Simulate enchant success rates, expected attempts, and total upgrade cost

Set a per-attempt enchant success rate and cost in EVE Online to compute the expected number of attempts and average total cost to reach a target enchant level, using the geometric-distribution model for independent Bernoulli trials.

How is the expected number of attempts calculated?

For an independent attempt with success probability p, the number of tries until the first success follows a geometric distribution whose mean is 1/p. The tool sums 1/p across every level you still need to gain.

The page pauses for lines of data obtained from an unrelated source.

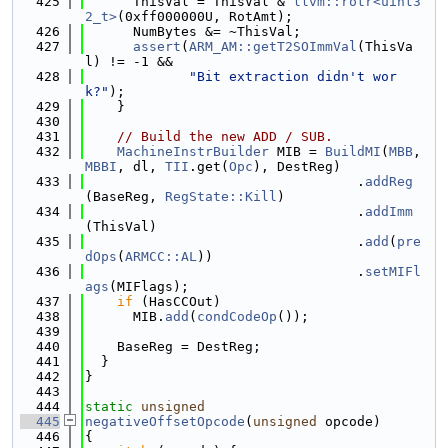
  425
      ThisVal = ThisVal & 
llvm::rotr<uint3
2_t>
(0xff000000U, RotAmt);
  426
      NumBytes &= ~ThisVal;
  427
assert
(
ARM_AM::getT2SOImmVal
(ThisVa
l) != -1 &&
  428
"Bit extraction didn't wor
k?"
);
  429
    }
  430
  431
// Build the new ADD / SUB.
  432
MachineInstrBuilder
 MIB = 
BuildMI
(
MBB
, 
MBBI
, dl, 
TII
.get(
Opc
), DestReg)
  433
                                  .
addReg
(BaseReg, 
RegState::Kill
)
  434
                                  .
addImm
(ThisVal)
  435
                                  .
add
(
pre
dOps
(
ARMCC::AL
))
  436
                                  .
setMIFl
ags
(MIFlags);
  437
if
 (HasCCOut)
  438
      MIB.
add
(
condCodeOp
());
  439
  440
    BaseReg = DestReg;
  441
  }
  442
}
  443
  444
static
unsigned
  445
negativeOffsetOpcode
(
unsigned
 opcode)
  446
{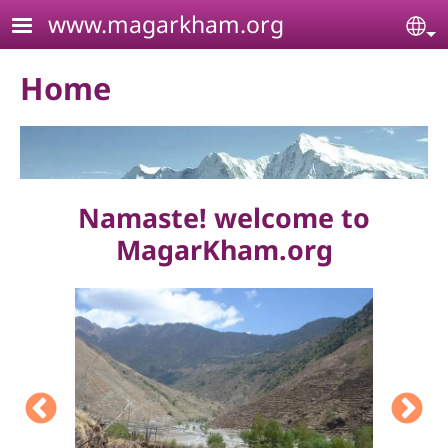
Skip to main content
www.magarkham.org
Se
Home
Namaste! welcome to
MagarKham.org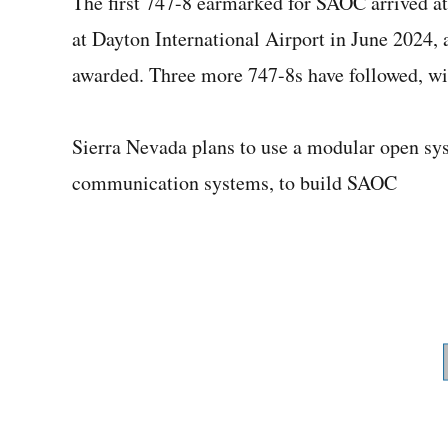
The first 747-8 earmarked for SAOC arrived at
at Dayton International Airport in June 2024, 
awarded. Three more 747-8s have followed, wit
Sierra Nevada plans to use a modular open sy
communication systems, to build SAOC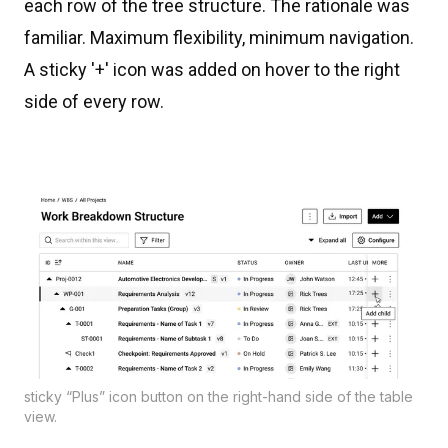
each row of the tree structure. The rationale was
familiar. Maximum flexibility, minimum navigation.
A sticky '+' icon was added on hover to the right
side of every row.
sticky “Plus” icon button on the right-hand side of the table
view.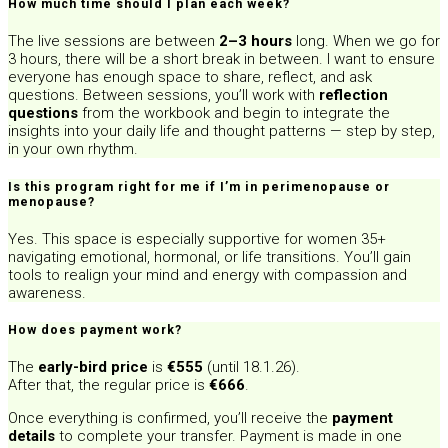
How much time should I plan each week?
The live sessions are between
2–3 hours
long. When we go for
3 hours, there will be a short break in between. I want to ensure
everyone has enough space to share, reflect, and ask
questions. Between sessions, you’ll work with
reflection
questions
from the workbook and begin to integrate the
insights into your daily life and thought patterns — step by step,
in your own rhythm.
Is this program right for me if I’m in perimenopause or
menopause?
Yes. This space is especially supportive for women 35+
navigating emotional, hormonal, or life transitions. You’ll gain
tools to realign your mind and energy with compassion and
awareness.
How does payment work?
The
early-bird price
is
€555
(until 18.1.26).
After that, the regular price is
€666
.
Once everything is confirmed, you’ll receive the
payment
details
to complete your transfer. Payment is made in one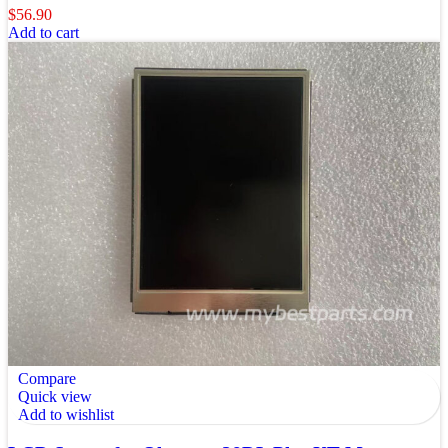
$
56.90
Add to cart
Compare
Quick view
Add to wishlist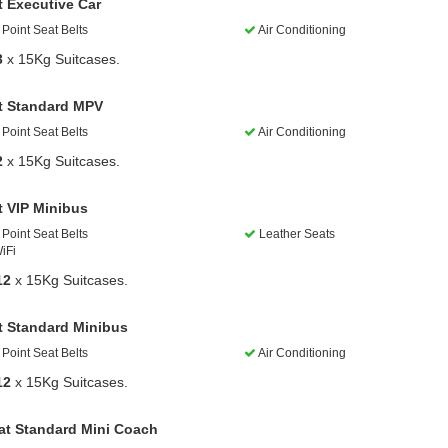
t Executive Car
Point Seat Belts
Air Conditioning
3
x 15Kg Suitcases.
t Standard MPV
Point Seat Belts
Air Conditioning
2
x 15Kg Suitcases.
t VIP Minibus
Point Seat Belts
Leather Seats
iFi
12
x 15Kg Suitcases.
t Standard Minibus
Point Seat Belts
Air Conditioning
12
x 15Kg Suitcases.
at Standard Mini Coach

Enchanting and gear upgrades in EVE Online are gambles: each attempt either succeeds or fails with a fixed probability. This calculator turns that probability into the numbers you actually care about — how many attempts you should expect, and how much currency that will cost on average — before you commit your materials.

How it works

When each attempt is independent and succeeds with probability p, the number of attempts needed for one success follows a geometric distribution. Its mean — the expected number of tries — is:

expected attempts per success = 1 / p

To go from your current level to a target level you need (target − current) successes, so the total expected attempts and cost are:

levels needed   = target − current
total attempts  = levels needed × (1 / p)
total cost      = total attempts × cost per attempt

This is the correct way to budget for any fixed-rate upgrade system: the average cost scales inversely with the success rate, so halving your odds roughly doubles your expected spend.

Example and tips

At a 20 percent success rate, one success takes 1 / 0.20 = 5 attempts on average. Climbing four levels needs about 4 × 5 = 20 attempts. If each attempt burns 10 units of material, budget for roughly 200 units — but keep a reserve, because variance means an unlucky streak can easily double that. Where the game offers protection items or pity systems, factor them in separately; this model assumes pure independent trials.